Katelyn E. Clooney
Hey, everyone, stop complaining. We are now two days into April and most NBA teams have a general idea of how their respective seasons will end. Both number-one seeds have been clinched and, conversely, several teams have already been eliminated from playoff contention. So, whether you like it or not, “resting” will be even more common in the league during the next couple of weeks.
Such a practice was unheard of in the days of Chamberlain and Russell, the era of Moses Malone, or even the era of Karl Malone. Just two seasons ago, on Nov. 29, 2012, Spurs Coach Gregg Popovich caused a stir when he sent several starters home, just hours before a nationally television matchup against Miami. The move resulted in a $250,000 fine. Fast-forward to this season: On March 12, Dave Joerger sat four of the Grizzlies’ star players during a TNT-televised game. This past Saturday, one night after clinching the number one seed in the East, all five Atlanta Hawks starters rested against New Orleans. Steve Kerr, whose Warriors have cemented the top record in the West, has also sat several key players this season. What was unheard of decades ago and was a rarity in recent years, has become commonplace in today’s league.
But, should it be? Personally, I am not totally against the concept.
What the NBA now lacks in size, it more than makes up for in speed. This current batch of guards consists of some of the most explosive athletes that the league has ever seen.

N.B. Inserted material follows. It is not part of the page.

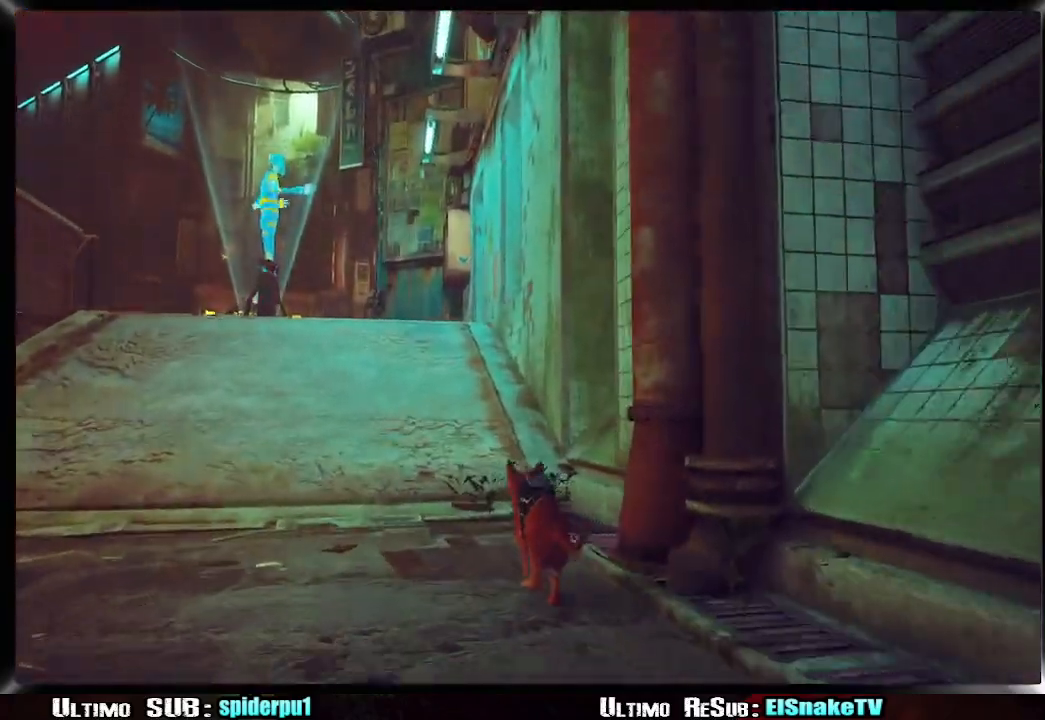
{"buttons": ["R2"], "left_stick": "up-left", "right_stick": "center", "events": []}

For many teams, their point guard is now a de facto two-guard. Thus, they are more prone to injury. I hear all the tough-talking heads, yelling the likes of “Back in the day, players were tougher. They had less amenities and they still didn’t need rest,” and “Players nowadays are spoiled, they don’t care about the game.”

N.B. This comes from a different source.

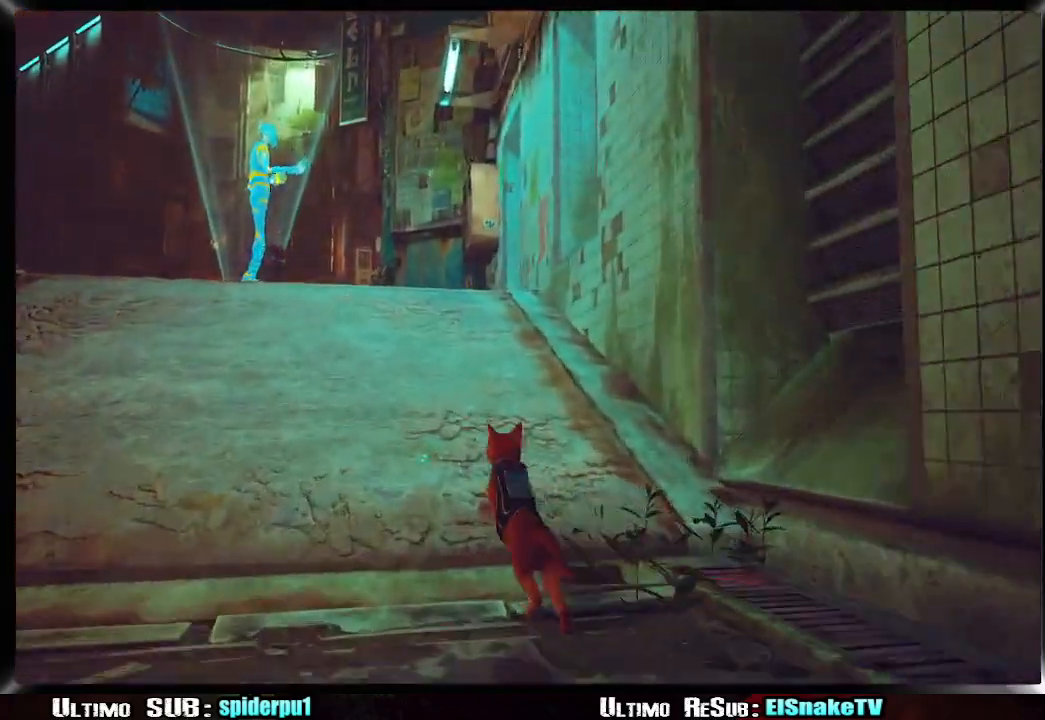
{"buttons": ["R2"], "left_stick": "up-left", "right_stick": "center", "events": []}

Let’s be honest, we all need days off. Yes, these players are compensated very well, but, in terms of revenue and owner’s income, their salaries are more than justified. Also, most of us don’t travel cross-country several times a week. The NBA schedule is exhausting and just because resting was seldom done in previous decades, does not necessarily mean that that was for the better. Most importantly, neither I nor any of the other talking heads have the right to make such a decision. I have yet to submit my resume and apply for an NBA head coaching position, so such is simply not my call. No one likes being told how to do their job, so let’s not tell Pop or Joerger or Kerr how to do theirs. As fans, we do enough Monday morning quarterbacking already. Their ultimate job is not to win games, but to win championships. If you felt resting a player would help you reach that goal, wouldn’t you do so, as well?
That being said, this is clearly an uphill trend. Occasional rest is one thing, but it goes without saying that resting multiple players on multiple occasions, or having healthy individuals sit several games, will damage the league. So, what can be done to prevent that?
In order to eliminate back-to-back games, NBA Commissioner Adam Silver has proposed extending the season, so that the Finals start in July. However, pretty much everyone else in the league–owners, coaches and players, are likely to be against this extension. A few have already shunned the idea in its infancy. A more attractive option would be to decrease the amount of regular season games; I am highly in favor of a 76-game schedule. That being said, teams have played 82-game seasons since the 1960’s and, for many teams, each game brings in an excess of $1 million in revenue.
First, more subtle steps must be taken, such as decreasing the number of preseason games. Instead of a seven or eight game schedule, let’s make it five, while maintaining a late September training camp commencement. Nobody is going to cry over a little less October basketball and the move can be nothing other than beneficial, in the long run. In 2003, the NBA first round playoffs were expanded from a best-of-five to a best-of-seven series. Let’s reverse that. Surely, winning 15 postseason games makes a team just as worthy of being crowned champion, as winning 16 does. This will also reduce the excessive rest that follows a sweep, as opposed to a seven-game opening round, which can be well over a week, even two.
One thing that I am highly against, which has been increasingly talked about, is expanding into Europe. Overseas games have increased in recent years and Silver has discussed starting multiple London franchises. A direct flight from Dallas (a relatively central U.S. location) to London, England is almost 9 hours. There is a six-hour time difference between the two cities. While I believe that most players genuinely like international preseason games, the idea of flying around the world during a March playoff-run is just brutal. Not to mention, this would provide an obvious disadvantage to teams that are based in London and are having their passports stamped weekly.
Of course, just as I am not an NBA coach, I am also not the commissioner. Unfortunately, I have no say on the subject. However, I am far from the first to propose tinkering with the schedule and, frankly, tinkering is imminent. Don’t expect any major changes before the players’ all-but-certain 2017 Collective Bargaining Agreement opt-out, but do expect the topic to be even more actively discussed as the negotiations approach.